| Try it |
Output the records. Match them exactly.

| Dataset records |
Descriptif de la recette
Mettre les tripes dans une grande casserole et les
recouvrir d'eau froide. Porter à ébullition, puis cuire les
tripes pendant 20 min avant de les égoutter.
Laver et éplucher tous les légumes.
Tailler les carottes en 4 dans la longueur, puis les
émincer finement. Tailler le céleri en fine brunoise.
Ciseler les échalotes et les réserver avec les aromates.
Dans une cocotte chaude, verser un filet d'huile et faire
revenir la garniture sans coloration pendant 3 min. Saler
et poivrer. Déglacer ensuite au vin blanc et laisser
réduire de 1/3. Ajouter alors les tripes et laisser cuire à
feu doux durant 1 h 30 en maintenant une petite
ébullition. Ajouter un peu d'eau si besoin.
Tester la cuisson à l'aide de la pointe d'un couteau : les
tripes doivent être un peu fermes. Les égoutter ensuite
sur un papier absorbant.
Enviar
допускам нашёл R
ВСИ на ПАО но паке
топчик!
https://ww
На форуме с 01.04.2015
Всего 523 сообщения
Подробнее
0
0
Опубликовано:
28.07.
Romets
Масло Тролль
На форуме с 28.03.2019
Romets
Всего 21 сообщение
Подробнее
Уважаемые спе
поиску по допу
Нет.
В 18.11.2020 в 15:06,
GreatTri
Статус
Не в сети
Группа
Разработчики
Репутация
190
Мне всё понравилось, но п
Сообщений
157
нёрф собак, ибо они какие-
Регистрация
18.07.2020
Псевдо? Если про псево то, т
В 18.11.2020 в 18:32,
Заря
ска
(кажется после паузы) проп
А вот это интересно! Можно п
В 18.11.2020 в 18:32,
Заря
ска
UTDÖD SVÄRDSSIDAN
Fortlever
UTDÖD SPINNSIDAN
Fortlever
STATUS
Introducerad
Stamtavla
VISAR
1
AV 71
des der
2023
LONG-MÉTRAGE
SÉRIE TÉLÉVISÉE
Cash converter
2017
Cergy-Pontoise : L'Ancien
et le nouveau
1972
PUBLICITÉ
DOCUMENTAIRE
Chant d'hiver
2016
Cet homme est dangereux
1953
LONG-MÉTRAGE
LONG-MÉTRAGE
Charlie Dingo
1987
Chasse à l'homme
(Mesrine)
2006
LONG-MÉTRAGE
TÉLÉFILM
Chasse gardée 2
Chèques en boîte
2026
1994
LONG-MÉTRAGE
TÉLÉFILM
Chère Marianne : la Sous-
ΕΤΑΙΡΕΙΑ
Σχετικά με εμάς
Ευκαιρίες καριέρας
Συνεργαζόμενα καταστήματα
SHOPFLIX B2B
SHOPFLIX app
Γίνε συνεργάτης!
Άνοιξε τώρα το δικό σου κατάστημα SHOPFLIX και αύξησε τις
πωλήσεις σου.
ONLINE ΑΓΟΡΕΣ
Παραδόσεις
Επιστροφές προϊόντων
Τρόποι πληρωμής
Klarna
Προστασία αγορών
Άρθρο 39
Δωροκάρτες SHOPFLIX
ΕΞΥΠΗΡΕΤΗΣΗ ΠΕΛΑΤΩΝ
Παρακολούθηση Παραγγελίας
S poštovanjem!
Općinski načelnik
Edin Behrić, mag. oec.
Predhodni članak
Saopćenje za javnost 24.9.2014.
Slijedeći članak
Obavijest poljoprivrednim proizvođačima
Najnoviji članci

| Exercise output |
Descriptif de la recette
Mettre les tripes dans une grande casserole et les
recouvrir d'eau froide. Porter à ébullition, puis cuire les
tripes pendant 20 min avant de les égoutter.
Laver et éplucher tous les légumes.
Tailler les carottes en 4 dans la longueur, puis les
émincer finement. Tailler le céleri en fine brunoise.
Ciseler les échalotes et les réserver avec les aromates.
Dans une cocotte chaude, verser un filet d'huile et faire
revenir la garniture sans coloration pendant 3 min. Saler
et poivrer. Déglacer ensuite au vin blanc et laisser
réduire de 1/3. Ajouter alors les tripes et laisser cuire à
feu doux durant 1 h 30 en maintenant une petite
ébullition. Ajouter un peu d'eau si besoin.
Tester la cuisson à l'aide de la pointe d'un couteau : les
tripes doivent être un peu fermes. Les égoutter ensuite
sur un papier absorbant.
Enviar
допускам нашёл R
ВСИ на ПАО но паке
топчик!
https://ww
На форуме с 01.04.2015
Всего 523 сообщения
Подробнее
0
0
Опубликовано:
28.07.
Romets
Масло Тролль
На форуме с 28.03.2019
Romets
Всего 21 сообщение
Подробнее
Уважаемые спе
поиску по допу
Нет.
В 18.11.2020 в 15:06,
GreatTri
Статус
Не в сети
Группа
Разработчики
Репутация
190
Мне всё понравилось, но п
Сообщений
157
нёрф собак, ибо они какие-
Регистрация
18.07.2020
Псевдо? Если про псево то, т
В 18.11.2020 в 18:32,
Заря
ска
(кажется после паузы) проп
А вот это интересно! Можно п
В 18.11.2020 в 18:32,
Заря
ска
UTDÖD SVÄRDSSIDAN
Fortlever
UTDÖD SPINNSIDAN
Fortlever
STATUS
Introducerad
Stamtavla
VISAR
1
AV 71
des der
2023
LONG-MÉTRAGE
SÉRIE TÉLÉVISÉE
Cash converter
2017
Cergy-Pontoise : L'Ancien
et le nouveau
1972
PUBLICITÉ
DOCUMENTAIRE
Chant d'hiver
2016
Cet homme est dangereux
1953
LONG-MÉTRAGE
LONG-MÉTRAGE
Charlie Dingo
1987
Chasse à l'homme
(Mesrine)
2006
LONG-MÉTRAGE
TÉLÉFILM
Chasse gardée 2
Chèques en boîte
2026
1994
LONG-MÉTRAGE
TÉLÉFILM
Chère Marianne : la Sous-
ΕΤΑΙΡΕΙΑ
Σχετικά με εμάς
Ευκαιρίες καριέρας
Συνεργαζόμενα καταστήματα
SHOPFLIX B2B
SHOPFLIX app
Γίνε συνεργάτης!
Άνοιξε τώρα το δικό σου κατάστημα SHOPFLIX και αύξησε τις
πωλήσεις σου.
ONLINE ΑΓΟΡΕΣ
Παραδόσεις
Επιστροφές προϊόντων
Τρόποι πληρωμής
Klarna
Προστασία αγορών
Άρθρο 39
Δωροκάρτες SHOPFLIX
ΕΞΥΠΗΡΕΤΗΣΗ ΠΕΛΑΤΩΝ
Παρακολούθηση Παραγγελίας
S poštovanjem!
Općinski načelnik
Edin Behrić, mag. oec.
Predhodni članak
Saopćenje za javnost 24.9.2014.
Slijedeći članak
Obavijest poljoprivrednim proizvođačima
Najnoviji članci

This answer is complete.